Hong Kong :  The risk of a property bubble remained in Hong Kong amid liquidity and low interest rates, Norman Chan, chief executive of the Hong Kong Monetary Authority, said yesterday.

"In the scenario of extremely low interest rates, ample funds and positive economic trends, the risk of formation of asset bubbles hasn't diminished," Chan said in a legislative session. The HKMA is the city's de facto central bank.

Home prices in Hong Kong have risen 9.3 per cent this year, adding to 2009's 29 per cent gain, as record-low interest rates, lagging supply growth and buying from rich mainland Chinese fuel demand.

To assuage concerns that housing is no longer affordable for ordinary citizens, the government has pledged to increase land supply and regulate developers' sales tactics to cool the property market.

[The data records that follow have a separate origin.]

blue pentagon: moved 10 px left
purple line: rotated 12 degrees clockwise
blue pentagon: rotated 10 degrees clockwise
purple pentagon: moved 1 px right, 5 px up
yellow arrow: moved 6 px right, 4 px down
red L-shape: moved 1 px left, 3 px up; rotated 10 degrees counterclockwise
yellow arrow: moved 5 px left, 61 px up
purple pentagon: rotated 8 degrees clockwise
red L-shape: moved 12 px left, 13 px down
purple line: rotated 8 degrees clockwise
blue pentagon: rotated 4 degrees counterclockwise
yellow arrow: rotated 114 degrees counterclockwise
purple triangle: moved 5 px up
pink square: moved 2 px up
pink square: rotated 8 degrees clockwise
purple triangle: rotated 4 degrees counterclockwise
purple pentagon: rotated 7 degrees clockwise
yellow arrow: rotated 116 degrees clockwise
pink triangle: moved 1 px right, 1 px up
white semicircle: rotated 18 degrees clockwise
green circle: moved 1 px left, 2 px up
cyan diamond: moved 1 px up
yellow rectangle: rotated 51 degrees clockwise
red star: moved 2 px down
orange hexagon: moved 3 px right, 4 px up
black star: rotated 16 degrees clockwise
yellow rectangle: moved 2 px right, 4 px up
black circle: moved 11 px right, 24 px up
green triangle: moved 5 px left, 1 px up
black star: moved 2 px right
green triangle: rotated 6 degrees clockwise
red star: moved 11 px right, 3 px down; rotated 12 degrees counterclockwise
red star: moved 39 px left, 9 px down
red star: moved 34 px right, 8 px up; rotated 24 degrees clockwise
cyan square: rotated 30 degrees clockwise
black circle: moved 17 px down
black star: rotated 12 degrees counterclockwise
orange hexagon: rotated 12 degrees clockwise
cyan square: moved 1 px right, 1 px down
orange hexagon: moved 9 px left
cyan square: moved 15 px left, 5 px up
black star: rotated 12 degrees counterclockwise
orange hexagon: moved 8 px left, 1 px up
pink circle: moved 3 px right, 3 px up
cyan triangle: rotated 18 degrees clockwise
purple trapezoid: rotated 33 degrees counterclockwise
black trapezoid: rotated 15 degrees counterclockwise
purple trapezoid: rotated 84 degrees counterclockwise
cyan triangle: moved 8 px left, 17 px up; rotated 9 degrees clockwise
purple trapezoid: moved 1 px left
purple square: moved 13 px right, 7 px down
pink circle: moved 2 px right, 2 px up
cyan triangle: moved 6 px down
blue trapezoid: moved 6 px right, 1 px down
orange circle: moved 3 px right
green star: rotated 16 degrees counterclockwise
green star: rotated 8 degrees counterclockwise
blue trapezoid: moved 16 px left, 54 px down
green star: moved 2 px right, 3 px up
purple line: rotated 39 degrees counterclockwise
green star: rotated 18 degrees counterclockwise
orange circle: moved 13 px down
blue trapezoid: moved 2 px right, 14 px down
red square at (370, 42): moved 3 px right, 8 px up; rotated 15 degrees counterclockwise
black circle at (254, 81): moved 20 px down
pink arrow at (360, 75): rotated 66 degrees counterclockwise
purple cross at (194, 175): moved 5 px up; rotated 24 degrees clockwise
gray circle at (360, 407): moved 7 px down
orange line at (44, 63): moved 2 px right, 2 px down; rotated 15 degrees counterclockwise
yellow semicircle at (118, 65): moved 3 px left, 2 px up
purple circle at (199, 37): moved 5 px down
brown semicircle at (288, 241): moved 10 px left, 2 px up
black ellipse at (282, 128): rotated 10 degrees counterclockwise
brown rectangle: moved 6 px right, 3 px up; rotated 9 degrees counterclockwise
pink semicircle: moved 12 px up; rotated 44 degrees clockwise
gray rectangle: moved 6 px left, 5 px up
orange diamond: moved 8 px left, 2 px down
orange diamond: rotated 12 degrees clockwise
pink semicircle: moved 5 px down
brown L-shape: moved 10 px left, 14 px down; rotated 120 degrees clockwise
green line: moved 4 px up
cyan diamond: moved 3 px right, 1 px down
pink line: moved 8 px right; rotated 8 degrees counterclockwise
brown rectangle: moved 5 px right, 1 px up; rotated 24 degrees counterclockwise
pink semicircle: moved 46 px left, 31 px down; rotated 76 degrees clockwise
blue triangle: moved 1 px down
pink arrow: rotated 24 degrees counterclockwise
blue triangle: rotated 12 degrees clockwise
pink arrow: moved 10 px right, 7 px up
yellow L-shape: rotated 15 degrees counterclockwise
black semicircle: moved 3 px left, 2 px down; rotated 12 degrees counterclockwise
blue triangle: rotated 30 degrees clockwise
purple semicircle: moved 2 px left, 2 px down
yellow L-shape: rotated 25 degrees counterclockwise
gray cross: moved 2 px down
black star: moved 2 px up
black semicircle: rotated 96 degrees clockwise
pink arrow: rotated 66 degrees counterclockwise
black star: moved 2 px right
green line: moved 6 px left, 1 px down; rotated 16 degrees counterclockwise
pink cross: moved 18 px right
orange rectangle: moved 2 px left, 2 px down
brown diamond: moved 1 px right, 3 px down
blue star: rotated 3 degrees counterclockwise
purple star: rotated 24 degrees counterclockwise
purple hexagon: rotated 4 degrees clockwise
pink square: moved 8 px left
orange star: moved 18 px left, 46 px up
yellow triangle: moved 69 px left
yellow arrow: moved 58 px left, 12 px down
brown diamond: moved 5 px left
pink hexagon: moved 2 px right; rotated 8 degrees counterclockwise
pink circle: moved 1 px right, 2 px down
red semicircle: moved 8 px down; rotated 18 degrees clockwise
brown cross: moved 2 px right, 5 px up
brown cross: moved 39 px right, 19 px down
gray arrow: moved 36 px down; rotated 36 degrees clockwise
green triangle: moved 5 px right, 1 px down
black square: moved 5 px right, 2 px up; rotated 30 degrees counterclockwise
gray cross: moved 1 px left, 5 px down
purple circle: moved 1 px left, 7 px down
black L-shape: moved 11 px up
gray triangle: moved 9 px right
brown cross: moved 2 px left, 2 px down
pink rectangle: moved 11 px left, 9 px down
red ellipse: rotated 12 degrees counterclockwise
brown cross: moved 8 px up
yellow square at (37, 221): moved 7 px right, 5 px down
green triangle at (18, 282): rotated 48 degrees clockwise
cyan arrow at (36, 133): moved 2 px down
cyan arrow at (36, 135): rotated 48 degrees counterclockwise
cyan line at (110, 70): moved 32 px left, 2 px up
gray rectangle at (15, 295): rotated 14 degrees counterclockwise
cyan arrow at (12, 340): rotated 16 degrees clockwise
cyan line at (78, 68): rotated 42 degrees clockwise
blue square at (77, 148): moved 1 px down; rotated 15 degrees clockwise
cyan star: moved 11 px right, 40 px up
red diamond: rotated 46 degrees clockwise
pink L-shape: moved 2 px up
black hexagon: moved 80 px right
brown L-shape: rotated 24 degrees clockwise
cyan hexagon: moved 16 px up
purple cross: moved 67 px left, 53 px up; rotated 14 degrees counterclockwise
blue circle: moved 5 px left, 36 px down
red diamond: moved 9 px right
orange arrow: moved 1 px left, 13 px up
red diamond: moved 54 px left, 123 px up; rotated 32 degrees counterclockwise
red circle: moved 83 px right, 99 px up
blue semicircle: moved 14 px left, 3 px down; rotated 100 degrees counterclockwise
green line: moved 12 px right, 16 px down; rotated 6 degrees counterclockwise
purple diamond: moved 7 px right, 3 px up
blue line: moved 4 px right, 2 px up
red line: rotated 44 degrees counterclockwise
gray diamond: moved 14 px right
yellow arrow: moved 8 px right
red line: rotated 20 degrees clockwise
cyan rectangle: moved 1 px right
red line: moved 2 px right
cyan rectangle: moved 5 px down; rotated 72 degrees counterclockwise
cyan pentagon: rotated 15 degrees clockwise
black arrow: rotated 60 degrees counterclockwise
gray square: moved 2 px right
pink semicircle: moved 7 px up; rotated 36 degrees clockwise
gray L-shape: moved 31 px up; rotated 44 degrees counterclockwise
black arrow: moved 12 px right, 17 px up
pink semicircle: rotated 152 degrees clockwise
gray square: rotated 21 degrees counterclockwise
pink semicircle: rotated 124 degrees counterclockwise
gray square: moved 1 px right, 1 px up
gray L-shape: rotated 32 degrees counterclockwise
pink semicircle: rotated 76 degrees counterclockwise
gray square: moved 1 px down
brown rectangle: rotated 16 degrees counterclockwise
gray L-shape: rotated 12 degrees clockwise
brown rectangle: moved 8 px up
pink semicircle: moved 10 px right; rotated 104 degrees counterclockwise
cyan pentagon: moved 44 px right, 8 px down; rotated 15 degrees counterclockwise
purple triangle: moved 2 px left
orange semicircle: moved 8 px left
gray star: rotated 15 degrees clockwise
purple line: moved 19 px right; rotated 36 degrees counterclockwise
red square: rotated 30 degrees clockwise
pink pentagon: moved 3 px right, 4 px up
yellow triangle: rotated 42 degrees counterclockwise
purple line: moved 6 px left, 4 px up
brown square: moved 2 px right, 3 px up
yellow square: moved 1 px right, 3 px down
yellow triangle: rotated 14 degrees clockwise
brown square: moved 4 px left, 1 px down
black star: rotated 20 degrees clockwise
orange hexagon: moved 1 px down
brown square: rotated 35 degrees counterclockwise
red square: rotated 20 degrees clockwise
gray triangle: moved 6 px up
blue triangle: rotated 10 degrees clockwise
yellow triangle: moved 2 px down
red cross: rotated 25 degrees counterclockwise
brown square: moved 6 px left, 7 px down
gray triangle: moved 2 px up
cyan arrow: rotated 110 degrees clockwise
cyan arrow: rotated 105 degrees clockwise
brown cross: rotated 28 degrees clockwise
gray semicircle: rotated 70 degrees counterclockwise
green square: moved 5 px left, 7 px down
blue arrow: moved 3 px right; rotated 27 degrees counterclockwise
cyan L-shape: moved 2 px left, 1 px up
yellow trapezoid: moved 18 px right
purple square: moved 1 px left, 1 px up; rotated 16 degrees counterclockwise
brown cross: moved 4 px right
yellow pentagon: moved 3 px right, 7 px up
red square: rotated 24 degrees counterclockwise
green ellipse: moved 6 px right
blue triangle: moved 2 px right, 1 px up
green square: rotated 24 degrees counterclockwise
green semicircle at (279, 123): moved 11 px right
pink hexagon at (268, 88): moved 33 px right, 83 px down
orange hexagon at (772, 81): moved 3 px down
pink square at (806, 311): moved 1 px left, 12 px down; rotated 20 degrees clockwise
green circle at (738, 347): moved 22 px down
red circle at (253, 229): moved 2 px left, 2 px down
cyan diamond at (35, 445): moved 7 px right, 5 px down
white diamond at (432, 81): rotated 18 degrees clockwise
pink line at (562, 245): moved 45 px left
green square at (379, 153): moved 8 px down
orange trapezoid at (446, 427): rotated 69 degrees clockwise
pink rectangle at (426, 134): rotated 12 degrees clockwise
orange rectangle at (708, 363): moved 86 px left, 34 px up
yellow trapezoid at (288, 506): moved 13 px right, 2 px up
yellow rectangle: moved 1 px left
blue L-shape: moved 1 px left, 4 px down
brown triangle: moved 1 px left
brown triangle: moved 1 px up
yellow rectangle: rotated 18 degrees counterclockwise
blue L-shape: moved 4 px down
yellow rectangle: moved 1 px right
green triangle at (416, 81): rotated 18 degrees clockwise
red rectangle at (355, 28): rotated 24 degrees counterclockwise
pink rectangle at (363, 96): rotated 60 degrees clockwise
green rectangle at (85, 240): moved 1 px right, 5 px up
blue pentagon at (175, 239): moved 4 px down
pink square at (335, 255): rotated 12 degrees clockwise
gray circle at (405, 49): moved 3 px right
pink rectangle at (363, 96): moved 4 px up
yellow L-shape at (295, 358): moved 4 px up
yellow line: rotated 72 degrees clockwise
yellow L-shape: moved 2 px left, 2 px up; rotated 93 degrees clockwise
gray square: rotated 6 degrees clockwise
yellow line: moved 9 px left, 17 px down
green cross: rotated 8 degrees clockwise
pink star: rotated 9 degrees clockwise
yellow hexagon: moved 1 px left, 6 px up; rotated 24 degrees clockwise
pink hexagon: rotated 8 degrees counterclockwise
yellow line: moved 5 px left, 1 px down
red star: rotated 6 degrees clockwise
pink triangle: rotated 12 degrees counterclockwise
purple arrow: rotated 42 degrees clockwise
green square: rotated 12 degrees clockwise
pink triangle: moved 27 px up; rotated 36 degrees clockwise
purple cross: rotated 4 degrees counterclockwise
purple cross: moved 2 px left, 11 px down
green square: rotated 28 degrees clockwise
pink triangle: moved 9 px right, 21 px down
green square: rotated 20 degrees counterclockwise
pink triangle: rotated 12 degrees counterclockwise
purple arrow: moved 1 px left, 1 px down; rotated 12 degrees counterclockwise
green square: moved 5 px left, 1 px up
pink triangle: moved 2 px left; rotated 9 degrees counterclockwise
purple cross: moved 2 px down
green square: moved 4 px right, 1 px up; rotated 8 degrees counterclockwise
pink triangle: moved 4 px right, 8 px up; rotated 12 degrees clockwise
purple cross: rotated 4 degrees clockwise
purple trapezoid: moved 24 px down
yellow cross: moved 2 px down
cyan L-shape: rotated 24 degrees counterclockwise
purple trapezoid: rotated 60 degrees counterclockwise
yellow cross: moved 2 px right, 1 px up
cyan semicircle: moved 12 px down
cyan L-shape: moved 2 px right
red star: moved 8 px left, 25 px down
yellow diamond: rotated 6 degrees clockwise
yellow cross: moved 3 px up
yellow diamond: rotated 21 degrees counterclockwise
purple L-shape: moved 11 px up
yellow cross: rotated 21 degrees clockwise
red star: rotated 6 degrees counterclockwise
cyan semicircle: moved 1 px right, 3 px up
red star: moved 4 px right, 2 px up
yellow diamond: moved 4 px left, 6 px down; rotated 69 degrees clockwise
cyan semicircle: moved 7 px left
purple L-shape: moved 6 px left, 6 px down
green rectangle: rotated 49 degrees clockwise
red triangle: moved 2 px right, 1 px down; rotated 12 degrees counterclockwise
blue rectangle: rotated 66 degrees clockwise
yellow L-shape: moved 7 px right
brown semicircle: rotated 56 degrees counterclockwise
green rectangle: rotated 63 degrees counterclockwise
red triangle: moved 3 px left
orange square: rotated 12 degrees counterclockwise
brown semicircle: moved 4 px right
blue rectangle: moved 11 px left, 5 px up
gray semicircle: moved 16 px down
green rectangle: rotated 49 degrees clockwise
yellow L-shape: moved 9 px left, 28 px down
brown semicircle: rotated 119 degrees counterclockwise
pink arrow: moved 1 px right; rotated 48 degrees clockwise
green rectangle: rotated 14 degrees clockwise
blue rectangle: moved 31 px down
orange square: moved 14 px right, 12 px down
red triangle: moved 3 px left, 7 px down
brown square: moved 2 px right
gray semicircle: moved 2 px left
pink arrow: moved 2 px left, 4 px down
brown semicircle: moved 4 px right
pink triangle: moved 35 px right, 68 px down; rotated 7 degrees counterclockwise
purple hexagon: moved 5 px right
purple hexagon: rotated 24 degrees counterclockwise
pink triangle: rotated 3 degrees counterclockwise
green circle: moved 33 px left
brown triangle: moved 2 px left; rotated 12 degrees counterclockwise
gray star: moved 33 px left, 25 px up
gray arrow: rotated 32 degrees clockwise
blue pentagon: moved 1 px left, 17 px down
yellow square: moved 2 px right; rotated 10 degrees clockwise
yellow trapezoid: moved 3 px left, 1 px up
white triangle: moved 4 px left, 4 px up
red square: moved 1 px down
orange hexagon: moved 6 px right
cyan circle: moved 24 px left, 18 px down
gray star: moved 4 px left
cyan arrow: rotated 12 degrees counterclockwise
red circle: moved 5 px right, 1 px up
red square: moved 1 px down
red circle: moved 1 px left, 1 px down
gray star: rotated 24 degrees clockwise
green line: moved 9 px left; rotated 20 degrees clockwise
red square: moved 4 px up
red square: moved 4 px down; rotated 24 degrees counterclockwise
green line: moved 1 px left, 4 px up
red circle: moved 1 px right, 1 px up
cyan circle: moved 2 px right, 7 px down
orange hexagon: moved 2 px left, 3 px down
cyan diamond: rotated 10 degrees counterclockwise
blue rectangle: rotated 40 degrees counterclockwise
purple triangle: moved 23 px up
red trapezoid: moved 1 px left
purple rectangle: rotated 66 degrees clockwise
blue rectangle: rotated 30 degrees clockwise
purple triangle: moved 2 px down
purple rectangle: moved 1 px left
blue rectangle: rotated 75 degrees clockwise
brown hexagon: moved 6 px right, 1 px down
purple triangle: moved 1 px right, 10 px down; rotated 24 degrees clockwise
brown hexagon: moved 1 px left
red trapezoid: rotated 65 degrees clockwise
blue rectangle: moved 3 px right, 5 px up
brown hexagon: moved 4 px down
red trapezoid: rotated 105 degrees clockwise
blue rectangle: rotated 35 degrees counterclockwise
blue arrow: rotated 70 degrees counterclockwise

The mortgages that home owners will have to pay in proportion to their income, will rise to 60 per cent from the current 47 percent if interest on the loans rises by 300 basis points, Chan said. This applies to so-called mass market homes that are smaller than 100 square metres (1,076 square feet) each.

The increase will be bigger for luxury homes, to 92 per cent from the current 70 per cent, he said. Luxury homes are those bigger than 100 square metres. One basis point is 0.01 percentage point.

Home prices

An index of existing home prices rose 0.3 perc ent as of May 16 from the preceding week, Centaline Property Agency Ltd., one of Hong Kong's biggest, said in an e-mail report.

The increase came mainly from higher prices in the Kowloon district, as values on Hong Kong Island and in the New Territories dropped, the report said. Home prices rose 5.3 per cent in the first quarter from the previous three months, Chan said on Wednesday.